Making an Impact Requires an Intelligent Platform and Asset Grade Data
Born out of the revised 2017 federal tax code, Opportunity Zones (OZs) denote a select number of designated census tracts that perform at a lower level than other comparable census tracts within a given state. These OZs intend to promote increased investment in those census tracts with key metrics and regulations dictating the level of investment, time, and capital in order to qualify for the tax incentives.
Recently, the Wall Street Journal published an Op-Ed, “Opportunity Zones Knock Where They’re Least Needed,” by Tony Mecia of the Charlotte Observer. Mr. Mecia very critically and factually pointed out the ways in which investors can exploit the new tax code by investing in a designated OZ that meets the superficial requirements, but does not actually meet the logical requirements for disadvantaged status. For example, Mr. Mecia cites some key metrics that exemplify the potential loophole in Chapel Hill, NC: “But the zone’s median age is 22, 99.8% of residents have high-school diplomas, 49% say they have moved in the past year… the median value of owner-occupied housing is $500,000, or triple the state average.” Mr. Mecia goes on to detail further instances of improperly designated opportunity zones from Louisville, KY to Ft. Lauderdale, FL to Pittsburgh, PA and a Brookings Institute study that categorized thirty-three different college towns with proximate OZs.
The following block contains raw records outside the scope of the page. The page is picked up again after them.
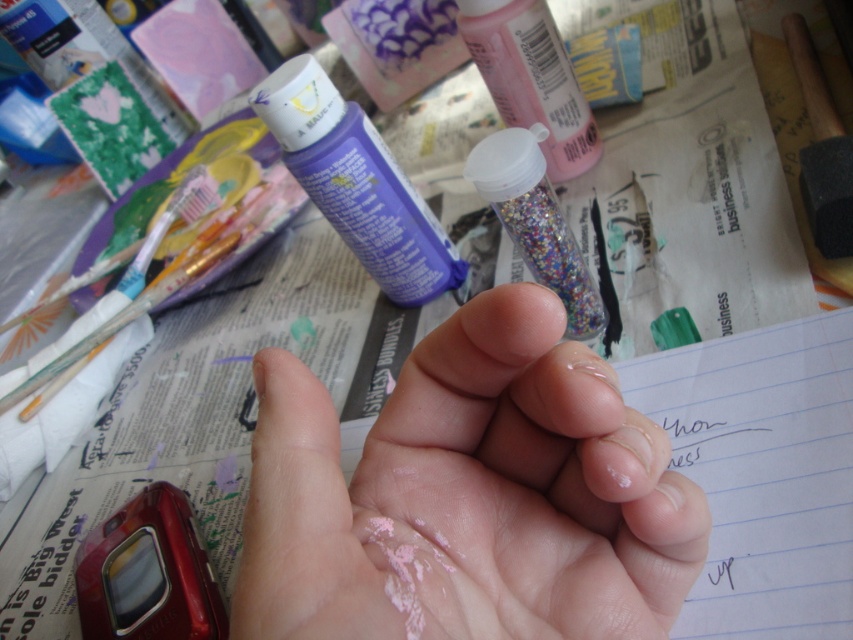
Is pink matte paint at center above shiny plastic glitter container at center?

No, pink matte paint at center is not above shiny plastic glitter container at center.

Is point (466, 538) less distant than point (497, 196)?

That is True.

Identify the location of pink matte paint at center. (467, 496).

Which is in front, point (619, 440) or point (396, 282)?

Point (619, 440)

Does pink matte paint at center have a lesser width compared to purple matte tube at upper center?

No.

Is point (556, 528) more distant than point (392, 296)?

No, it is in front of (392, 296).

Locate an element on the screen. pink matte paint at center is located at coordinates (467, 496).

Can you confirm if purple matte tube at upper center is shorter than shiny plastic glitter container at center?

In fact, purple matte tube at upper center may be taller than shiny plastic glitter container at center.

Between purple matte tube at upper center and shiny plastic glitter container at center, which one has less height?

shiny plastic glitter container at center

Describe the element at coordinates (357, 182) in the screenshot. The width and height of the screenshot is (853, 640). I see `purple matte tube at upper center` at that location.

What are the coordinates of `purple matte tube at upper center` in the screenshot? It's located at (357, 182).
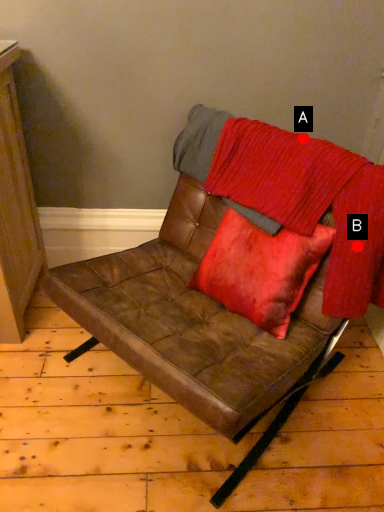
Question: Two points are circled on the image, labeled by A and B beside each circle. Which point is closer to the camera?

Choices:
 (A) A is closer
 (B) B is closer

Answer: (B)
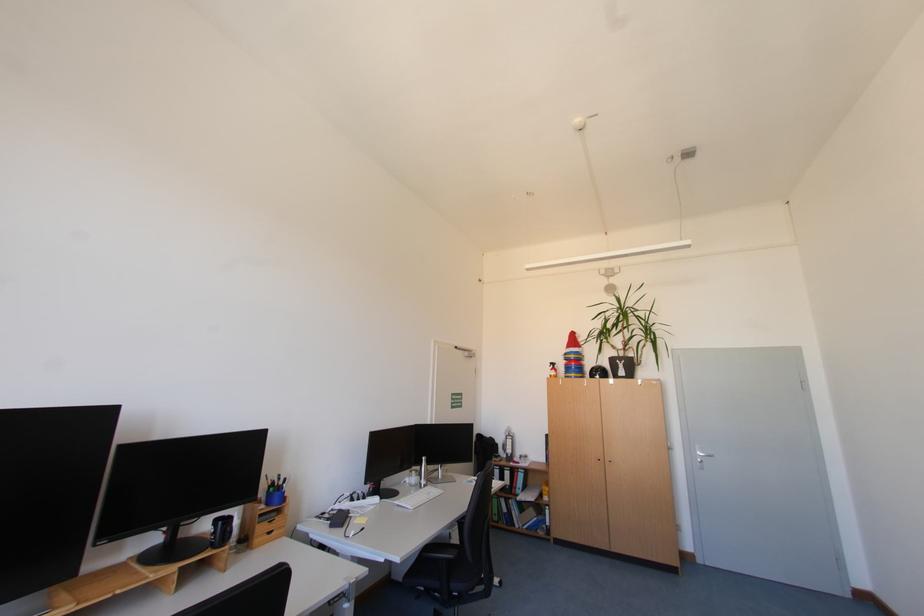
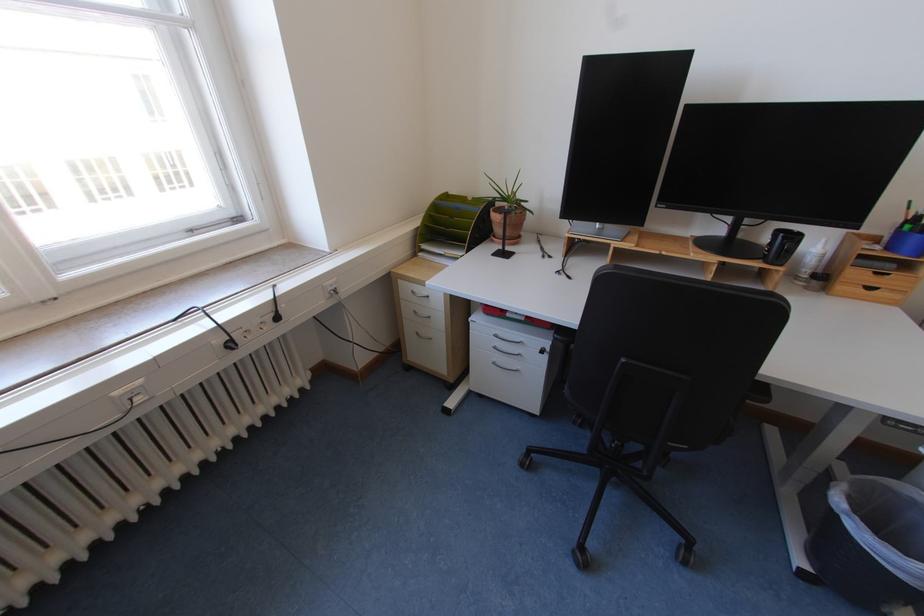
Locate, in the second image, the point that corresponds to [275,505] in the first image.

(896, 249)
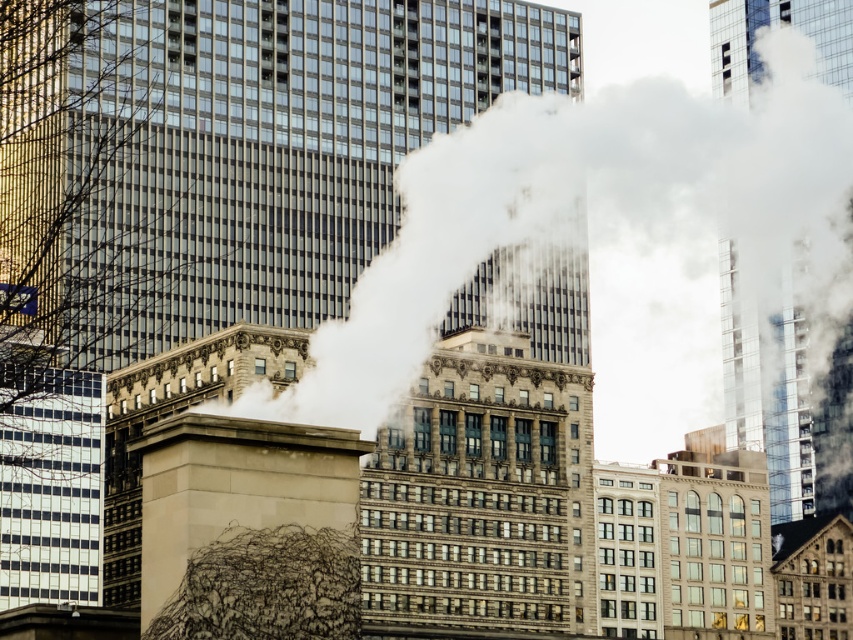
You are a city planner assessing the urban skyline. You notice the white smoke at center and the beige stone chimney at center. Which of these two objects has a larger visual footprint in the image?

The white smoke at center has a larger visual footprint than the beige stone chimney at center.

You are a city planner reviewing this urban scene. You notice the white smoke at center and the beige stone chimney at center. Which one is positioned to the right of the other?

The white smoke at center is to the right of the beige stone chimney at center.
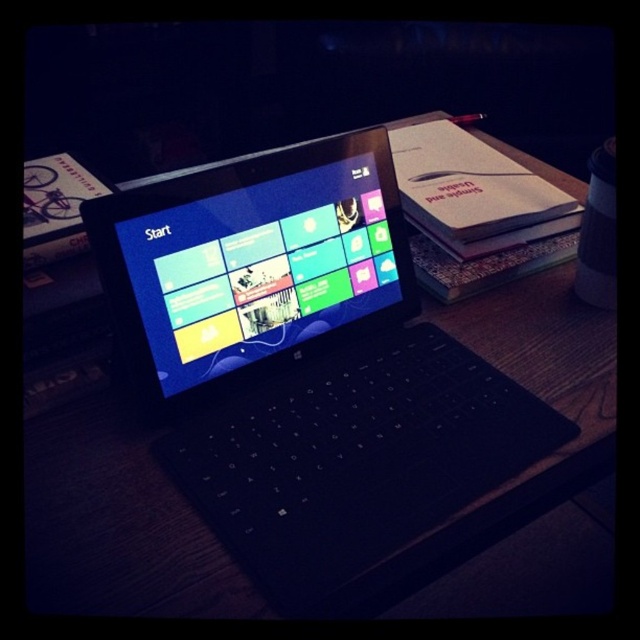
Who is higher up, black matte laptop at center or matte plastic screen at center?

matte plastic screen at center

What do you see at coordinates (304, 364) in the screenshot?
I see `black matte laptop at center` at bounding box center [304, 364].

Is point (228, 472) farther from viewer compared to point (321, 173)?

No, (228, 472) is closer to viewer.

I want to click on black matte laptop at center, so 304,364.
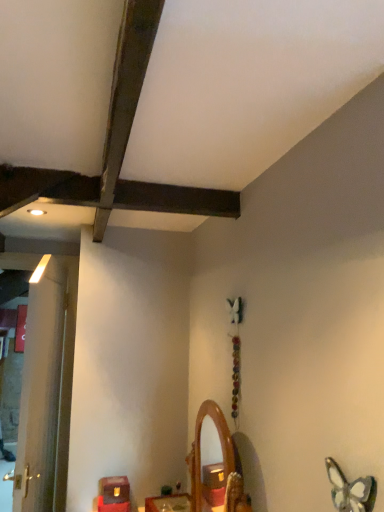
Question: Is wooden mirror at center, the second furniture when ordered from left to right, taller or shorter than wooden mirror at center?

Choices:
 (A) short
 (B) tall

Answer: (A)

Question: From the image's perspective, is wooden mirror at center, the second furniture when ordered from left to right, located above or below wooden mirror at center?

Choices:
 (A) below
 (B) above

Answer: (A)

Question: Which object is positioned closest to the white wood door at left?

Choices:
 (A) matte brown wooden box at lower left, the 1th furniture from the left
 (B) translucent glass butterfly at lower right
 (C) wooden mirror at center, the second furniture when ordered from left to right
 (D) wooden mirror at center

Answer: (A)

Question: Estimate the real-world distances between objects in this image. Which object is farther from the translucent glass butterfly at lower right?

Choices:
 (A) wooden mirror at center
 (B) matte brown wooden box at lower left, the second furniture in the right-to-left sequence
 (C) white wood door at left
 (D) wooden mirror at center, positioned as the first furniture in right-to-left order

Answer: (C)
Opportunity Zones can represent a critical opportunity for targeted investment and economic reinvigoration. Yet, as the Wall Street Journal Op-Ed describes, this chance to reinvest in these areas can be co-opted and corrupted by those seeking to make a greater return without regard for the tangible impact on the community.
Intentional investors looking to make a real tangible impact in a truly economically disadvantaged area or census tract deserve tools and methods that help them to make the right decisions in the right places. Understanding the critical metrics and being able to process the right data enables the right types of investments: those that do well and do good.
Immutably™ for Opportunity Zones provides those trusted and provenanced insights. By baselining important metrics and factors about a given city or neighborhood, intentional investors have the opportunity to pick the right targets that meet their goals and return real value for the community.
The goal of the platform is to provide deep, specific insight into these OZs along several critical dimensions:
- Existing infrastructure investment, both public and private, to baseline what services exist in the OZ;
- Industry and business clustering to best understand the present state of economic activity in the OZ;
- Social graphing of ownership and investment to gain insights into existing investors and industrials operating within the OZs
Cities and governments should be enabled with a platform like Immutably™ for OZ to ensure those outcomes. These outcomes should be evaluated by the framework of the United Nations Sustainable Development Goals and the desired socio-economic goals of these local communities. Investors working with communities in public-private partnerships and enabled with the right Asset Grade Data can achieve these goals together.
Context Labs, under the branding of subsidiary Spherical | Analytics, has already deployed its Immutably™ for OZ platform in Kansas City with investment firm Blueprint Local and the Kauffman Foundation. This applied methodology continues to inform and educate, zeroing in on specific neighborhoods, organizations, and prospects for investment.
Opportunity Zones possess untapped potential investment possibilities for those willing to take the risk. By using the Immutably™ platform, investors can learn the immutable truth about the economic, infrastructure, and other ambient conditions before investing to avoid the pitfalls of making a quick cash grab without real impact.